→ **The problem**: Format the lines below as a JSON list of strings, one string per line, leaving out any blank lines.

#####

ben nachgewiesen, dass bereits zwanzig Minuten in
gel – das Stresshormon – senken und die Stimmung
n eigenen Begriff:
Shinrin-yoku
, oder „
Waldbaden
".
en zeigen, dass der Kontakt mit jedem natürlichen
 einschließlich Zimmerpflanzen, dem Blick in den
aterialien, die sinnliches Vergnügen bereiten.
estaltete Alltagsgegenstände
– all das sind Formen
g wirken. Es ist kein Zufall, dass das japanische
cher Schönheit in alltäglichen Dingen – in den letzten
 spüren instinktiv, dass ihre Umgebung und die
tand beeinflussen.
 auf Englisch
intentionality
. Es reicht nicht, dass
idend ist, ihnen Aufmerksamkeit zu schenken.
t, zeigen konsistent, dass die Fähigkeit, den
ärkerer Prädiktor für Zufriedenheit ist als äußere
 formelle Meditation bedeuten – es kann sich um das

#####

→ **Task response**:
[
  "ben nachgewiesen, dass bereits zwanzig Minuten in",
  "gel – das Stresshormon – senken und die Stimmung",
  "n eigenen Begriff:",
  "Shinrin-yoku",
  ", oder „",
  "Waldbaden",
  "\".",
  "en zeigen, dass der Kontakt mit jedem natürlichen",
  " einschließlich Zimmerpflanzen, dem Blick in den",
  "aterialien, die sinnliches Vergnügen bereiten.",
  "estaltete Alltagsgegenstände",
  "– all das sind Formen",
  "g wirken. Es ist kein Zufall, dass das japanische",
  "cher Schönheit in alltäglichen Dingen – in den letzten",
  " spüren instinktiv, dass ihre Umgebung und die",
  "tand beeinflussen.",
  " auf Englisch",
  "intentionality",
  ". Es reicht nicht, dass",
  "idend ist, ihnen Aufmerksamkeit zu schenken.",
  "t, zeigen konsistent, dass die Fähigkeit, den",
  "ärkerer Prädiktor für Zufriedenheit ist als äußere",
  " formelle Meditation bedeuten – es kann sich um das"
]